Your task is to copy every entry exactly.

[[ Records for processing open ]]

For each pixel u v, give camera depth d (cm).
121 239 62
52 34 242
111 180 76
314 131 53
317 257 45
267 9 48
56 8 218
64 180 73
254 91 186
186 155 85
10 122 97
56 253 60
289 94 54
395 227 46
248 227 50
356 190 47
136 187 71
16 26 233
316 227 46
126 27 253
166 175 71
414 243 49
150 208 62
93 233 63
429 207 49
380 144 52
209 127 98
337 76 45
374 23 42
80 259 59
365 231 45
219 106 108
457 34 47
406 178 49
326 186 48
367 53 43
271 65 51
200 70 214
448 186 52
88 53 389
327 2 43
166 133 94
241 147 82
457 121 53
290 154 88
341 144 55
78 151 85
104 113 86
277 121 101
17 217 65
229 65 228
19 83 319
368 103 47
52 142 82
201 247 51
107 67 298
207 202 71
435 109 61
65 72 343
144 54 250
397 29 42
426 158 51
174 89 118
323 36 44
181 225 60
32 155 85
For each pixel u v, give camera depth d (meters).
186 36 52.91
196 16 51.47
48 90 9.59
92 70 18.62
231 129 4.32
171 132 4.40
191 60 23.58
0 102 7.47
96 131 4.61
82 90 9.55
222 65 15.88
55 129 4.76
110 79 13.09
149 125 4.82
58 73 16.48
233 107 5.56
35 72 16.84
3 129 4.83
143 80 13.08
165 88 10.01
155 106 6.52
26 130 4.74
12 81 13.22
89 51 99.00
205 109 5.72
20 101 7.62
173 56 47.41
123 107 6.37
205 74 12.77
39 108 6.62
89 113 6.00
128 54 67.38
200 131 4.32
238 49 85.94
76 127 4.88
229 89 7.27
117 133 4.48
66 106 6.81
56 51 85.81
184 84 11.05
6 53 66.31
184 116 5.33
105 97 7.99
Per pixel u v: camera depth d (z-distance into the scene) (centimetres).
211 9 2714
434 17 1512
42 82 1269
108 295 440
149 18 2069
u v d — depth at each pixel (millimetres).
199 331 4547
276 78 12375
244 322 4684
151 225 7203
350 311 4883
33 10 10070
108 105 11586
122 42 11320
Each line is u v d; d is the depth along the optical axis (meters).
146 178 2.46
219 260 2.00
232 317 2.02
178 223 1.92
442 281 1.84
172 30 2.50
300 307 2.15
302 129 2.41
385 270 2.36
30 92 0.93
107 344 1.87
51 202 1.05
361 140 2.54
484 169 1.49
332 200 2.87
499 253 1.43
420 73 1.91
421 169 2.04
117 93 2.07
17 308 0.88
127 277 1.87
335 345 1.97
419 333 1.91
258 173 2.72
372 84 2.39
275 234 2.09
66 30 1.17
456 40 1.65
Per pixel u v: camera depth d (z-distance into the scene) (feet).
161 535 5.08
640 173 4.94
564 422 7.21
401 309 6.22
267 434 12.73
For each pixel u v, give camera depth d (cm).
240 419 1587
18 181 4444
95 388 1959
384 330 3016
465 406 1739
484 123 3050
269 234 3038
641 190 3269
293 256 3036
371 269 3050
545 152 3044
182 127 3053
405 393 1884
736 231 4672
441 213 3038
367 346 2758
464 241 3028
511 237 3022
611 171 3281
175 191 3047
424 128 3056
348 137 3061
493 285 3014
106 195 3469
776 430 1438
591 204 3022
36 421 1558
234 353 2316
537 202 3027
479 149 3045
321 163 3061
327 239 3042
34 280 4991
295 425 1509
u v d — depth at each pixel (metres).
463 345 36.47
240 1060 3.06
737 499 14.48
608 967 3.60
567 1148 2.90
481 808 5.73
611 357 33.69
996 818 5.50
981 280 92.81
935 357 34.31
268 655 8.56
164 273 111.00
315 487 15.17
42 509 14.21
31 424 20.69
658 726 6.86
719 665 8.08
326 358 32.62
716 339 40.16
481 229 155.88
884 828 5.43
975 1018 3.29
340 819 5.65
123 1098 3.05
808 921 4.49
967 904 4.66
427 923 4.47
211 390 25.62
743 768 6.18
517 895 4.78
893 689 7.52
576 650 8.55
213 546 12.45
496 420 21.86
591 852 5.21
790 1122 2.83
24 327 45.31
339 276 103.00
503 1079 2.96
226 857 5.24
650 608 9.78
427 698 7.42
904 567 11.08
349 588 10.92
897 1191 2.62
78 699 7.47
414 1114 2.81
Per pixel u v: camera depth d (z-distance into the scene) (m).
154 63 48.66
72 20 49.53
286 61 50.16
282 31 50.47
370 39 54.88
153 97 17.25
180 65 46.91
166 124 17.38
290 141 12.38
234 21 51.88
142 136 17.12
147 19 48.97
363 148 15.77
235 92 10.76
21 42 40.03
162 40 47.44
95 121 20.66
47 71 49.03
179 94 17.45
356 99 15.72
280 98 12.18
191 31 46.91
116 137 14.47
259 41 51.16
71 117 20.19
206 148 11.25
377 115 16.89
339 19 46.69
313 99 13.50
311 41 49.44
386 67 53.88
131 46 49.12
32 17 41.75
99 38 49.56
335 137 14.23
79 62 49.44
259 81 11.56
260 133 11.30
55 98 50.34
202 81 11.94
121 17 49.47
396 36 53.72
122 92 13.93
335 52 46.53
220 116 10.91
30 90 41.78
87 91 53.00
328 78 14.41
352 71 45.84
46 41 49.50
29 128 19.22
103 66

[[ Records for processing closed ]]

- [Answer below]
For each pixel u v, give camera depth d (cm).
121 239 62
52 34 242
111 180 76
314 131 53
317 257 45
267 9 48
56 8 218
64 180 73
254 91 186
186 155 85
10 122 97
56 253 60
289 94 54
395 227 46
248 227 50
356 190 47
136 187 71
16 26 233
316 227 46
126 27 253
166 175 71
414 243 49
150 208 62
93 233 63
429 207 49
380 144 52
209 127 98
337 76 45
374 23 42
80 259 59
365 231 45
219 106 108
457 34 47
406 178 49
326 186 48
367 53 43
271 65 51
200 70 214
448 186 52
88 53 389
327 2 43
166 133 94
241 147 82
457 121 53
290 154 88
341 144 55
78 151 85
104 113 86
277 121 101
17 217 65
229 65 228
19 83 319
368 103 47
52 142 82
201 247 51
107 67 298
207 202 71
435 109 61
65 72 343
144 54 250
397 29 42
426 158 51
174 89 118
323 36 44
181 225 60
32 155 85
For each pixel u v, give camera depth d (meters).
186 36 52.91
196 16 51.47
48 90 9.59
92 70 18.62
231 129 4.32
171 132 4.40
191 60 23.58
0 102 7.47
96 131 4.61
82 90 9.55
222 65 15.88
55 129 4.76
110 79 13.09
149 125 4.82
58 73 16.48
233 107 5.56
35 72 16.84
3 129 4.83
143 80 13.08
165 88 10.01
155 106 6.52
26 130 4.74
12 81 13.22
89 51 99.00
205 109 5.72
20 101 7.62
173 56 47.41
123 107 6.37
205 74 12.77
39 108 6.62
89 113 6.00
128 54 67.38
200 131 4.32
238 49 85.94
76 127 4.88
229 89 7.27
117 133 4.48
66 106 6.81
56 51 85.81
184 84 11.05
6 53 66.31
184 116 5.33
105 97 7.99
Per pixel u v: camera depth d (z-distance into the scene) (centimetres).
211 9 2714
434 17 1512
42 82 1269
108 295 440
149 18 2069
u v d — depth at each pixel (millimetres).
199 331 4547
276 78 12375
244 322 4684
151 225 7203
350 311 4883
33 10 10070
108 105 11586
122 42 11320
Each line is u v d; d is the depth along the optical axis (meters).
146 178 2.46
219 260 2.00
232 317 2.02
178 223 1.92
442 281 1.84
172 30 2.50
300 307 2.15
302 129 2.41
385 270 2.36
30 92 0.93
107 344 1.87
51 202 1.05
361 140 2.54
484 169 1.49
332 200 2.87
499 253 1.43
420 73 1.91
421 169 2.04
117 93 2.07
17 308 0.88
127 277 1.87
335 345 1.97
419 333 1.91
258 173 2.72
372 84 2.39
275 234 2.09
66 30 1.17
456 40 1.65
Per pixel u v: camera depth d (z-distance into the scene) (feet).
161 535 5.08
640 173 4.94
564 422 7.21
401 309 6.22
267 434 12.73
For each pixel u v, give camera depth d (cm).
240 419 1587
18 181 4444
95 388 1959
384 330 3016
465 406 1739
484 123 3050
269 234 3038
641 190 3269
293 256 3036
371 269 3050
545 152 3044
182 127 3053
405 393 1884
736 231 4672
441 213 3038
367 346 2758
464 241 3028
511 237 3022
611 171 3281
175 191 3047
424 128 3056
348 137 3061
493 285 3014
106 195 3469
776 430 1438
591 204 3022
36 421 1558
234 353 2316
537 202 3027
479 149 3045
321 163 3061
327 239 3042
34 280 4991
295 425 1509
u v d — depth at each pixel (metres).
463 345 36.47
240 1060 3.06
737 499 14.48
608 967 3.60
567 1148 2.90
481 808 5.73
611 357 33.69
996 818 5.50
981 280 92.81
935 357 34.31
268 655 8.56
164 273 111.00
315 487 15.17
42 509 14.21
31 424 20.69
658 726 6.86
719 665 8.08
326 358 32.62
716 339 40.16
481 229 155.88
884 828 5.43
975 1018 3.29
340 819 5.65
123 1098 3.05
808 921 4.49
967 904 4.66
427 923 4.47
211 390 25.62
743 768 6.18
517 895 4.78
893 689 7.52
576 650 8.55
213 546 12.45
496 420 21.86
591 852 5.21
790 1122 2.83
24 327 45.31
339 276 103.00
503 1079 2.96
226 857 5.24
650 608 9.78
427 698 7.42
904 567 11.08
349 588 10.92
897 1191 2.62
78 699 7.47
414 1114 2.81
Per pixel u v: camera depth d (z-distance into the scene) (m).
154 63 48.66
72 20 49.53
286 61 50.16
282 31 50.47
370 39 54.88
153 97 17.25
180 65 46.91
166 124 17.38
290 141 12.38
234 21 51.88
142 136 17.12
147 19 48.97
363 148 15.77
235 92 10.76
21 42 40.03
162 40 47.44
95 121 20.66
47 71 49.03
179 94 17.45
356 99 15.72
280 98 12.18
191 31 46.91
116 137 14.47
259 41 51.16
71 117 20.19
206 148 11.25
377 115 16.89
339 19 46.69
313 99 13.50
311 41 49.44
386 67 53.88
131 46 49.12
32 17 41.75
99 38 49.56
335 137 14.23
79 62 49.44
259 81 11.56
260 133 11.30
55 98 50.34
202 81 11.94
121 17 49.47
396 36 53.72
122 92 13.93
335 52 46.53
220 116 10.91
30 90 41.78
87 91 53.00
328 78 14.41
352 71 45.84
46 41 49.50
29 128 19.22
103 66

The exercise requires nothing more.